§ Instructions for the task: Although the data below contains pictures, output only the lines between those holding "dark car, 21.02" and "101, 164, 166)", inclusive, exactly and without those pictures.
•••••
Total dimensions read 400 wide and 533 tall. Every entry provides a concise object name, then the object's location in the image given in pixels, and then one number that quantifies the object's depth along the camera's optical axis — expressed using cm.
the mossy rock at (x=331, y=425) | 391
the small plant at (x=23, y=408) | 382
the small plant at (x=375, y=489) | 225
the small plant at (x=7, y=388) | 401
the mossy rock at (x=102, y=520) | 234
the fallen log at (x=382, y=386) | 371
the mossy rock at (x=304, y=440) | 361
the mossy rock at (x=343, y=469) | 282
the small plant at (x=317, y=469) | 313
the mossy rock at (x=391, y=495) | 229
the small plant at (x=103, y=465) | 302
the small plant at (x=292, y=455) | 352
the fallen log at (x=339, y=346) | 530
•••••
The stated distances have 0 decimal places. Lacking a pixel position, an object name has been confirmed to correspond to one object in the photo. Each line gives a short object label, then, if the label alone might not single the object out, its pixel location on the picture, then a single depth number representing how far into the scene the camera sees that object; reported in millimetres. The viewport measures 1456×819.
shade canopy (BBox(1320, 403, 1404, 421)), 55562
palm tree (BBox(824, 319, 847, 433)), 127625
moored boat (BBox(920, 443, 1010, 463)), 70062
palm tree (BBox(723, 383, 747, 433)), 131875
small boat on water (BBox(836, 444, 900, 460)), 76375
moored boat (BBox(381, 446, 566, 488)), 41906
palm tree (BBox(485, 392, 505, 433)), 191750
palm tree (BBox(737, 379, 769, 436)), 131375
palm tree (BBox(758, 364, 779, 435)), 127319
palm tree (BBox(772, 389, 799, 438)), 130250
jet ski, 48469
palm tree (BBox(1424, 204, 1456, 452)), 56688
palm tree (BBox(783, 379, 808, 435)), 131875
•••••
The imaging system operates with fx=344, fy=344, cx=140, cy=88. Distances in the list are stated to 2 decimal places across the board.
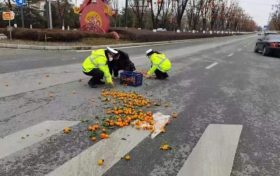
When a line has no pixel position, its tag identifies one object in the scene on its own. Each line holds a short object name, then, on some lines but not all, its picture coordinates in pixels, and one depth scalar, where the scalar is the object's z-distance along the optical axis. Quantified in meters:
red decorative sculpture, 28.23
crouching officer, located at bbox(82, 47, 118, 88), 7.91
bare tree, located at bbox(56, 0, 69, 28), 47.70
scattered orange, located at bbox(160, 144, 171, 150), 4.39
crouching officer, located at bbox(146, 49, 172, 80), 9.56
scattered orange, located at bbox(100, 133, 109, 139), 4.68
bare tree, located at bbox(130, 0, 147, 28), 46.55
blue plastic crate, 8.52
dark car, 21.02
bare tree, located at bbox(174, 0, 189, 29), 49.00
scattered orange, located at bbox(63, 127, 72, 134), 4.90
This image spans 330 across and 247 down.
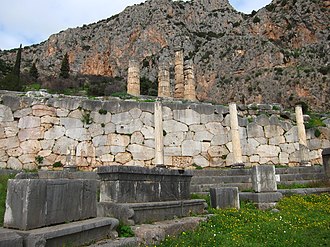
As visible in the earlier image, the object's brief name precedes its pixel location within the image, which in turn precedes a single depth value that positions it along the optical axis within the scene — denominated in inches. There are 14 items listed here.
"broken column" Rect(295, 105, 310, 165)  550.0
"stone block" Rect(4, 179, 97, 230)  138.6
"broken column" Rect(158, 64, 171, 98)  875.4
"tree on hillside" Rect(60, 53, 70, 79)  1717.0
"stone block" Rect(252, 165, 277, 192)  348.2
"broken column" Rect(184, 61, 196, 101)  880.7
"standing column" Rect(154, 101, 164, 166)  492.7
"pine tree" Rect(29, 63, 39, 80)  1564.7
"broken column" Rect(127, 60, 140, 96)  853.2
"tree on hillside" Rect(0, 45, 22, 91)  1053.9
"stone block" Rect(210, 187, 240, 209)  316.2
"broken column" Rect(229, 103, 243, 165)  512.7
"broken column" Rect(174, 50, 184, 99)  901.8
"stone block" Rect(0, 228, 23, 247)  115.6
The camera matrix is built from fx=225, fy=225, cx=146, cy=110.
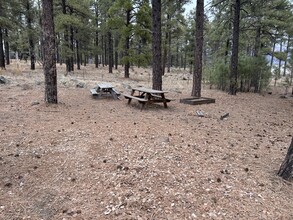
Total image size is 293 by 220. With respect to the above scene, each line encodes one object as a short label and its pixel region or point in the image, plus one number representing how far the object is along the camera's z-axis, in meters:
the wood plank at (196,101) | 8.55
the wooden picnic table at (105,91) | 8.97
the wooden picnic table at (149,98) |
•••••
§ Written reply:
dark car, 21.02
bare tree, located at bbox(174, 0, 189, 29), 49.00
scattered orange, located at bbox(63, 127, 72, 134), 4.90
This image spans 330 across and 247 down.
As visible in the earlier image, the object's brief name precedes its pixel location within the image, which in turn precedes a single depth value that positions it along the optical axis within the scene — denominated in inches. There are 14 items listed here.
"broken column" Rect(295, 105, 310, 165)  550.0
"stone block" Rect(4, 179, 97, 230)  138.6
"broken column" Rect(158, 64, 171, 98)  875.4
"tree on hillside" Rect(60, 53, 70, 79)  1717.0
"stone block" Rect(252, 165, 277, 192)  348.2
"broken column" Rect(184, 61, 196, 101)  880.7
"standing column" Rect(154, 101, 164, 166)  492.7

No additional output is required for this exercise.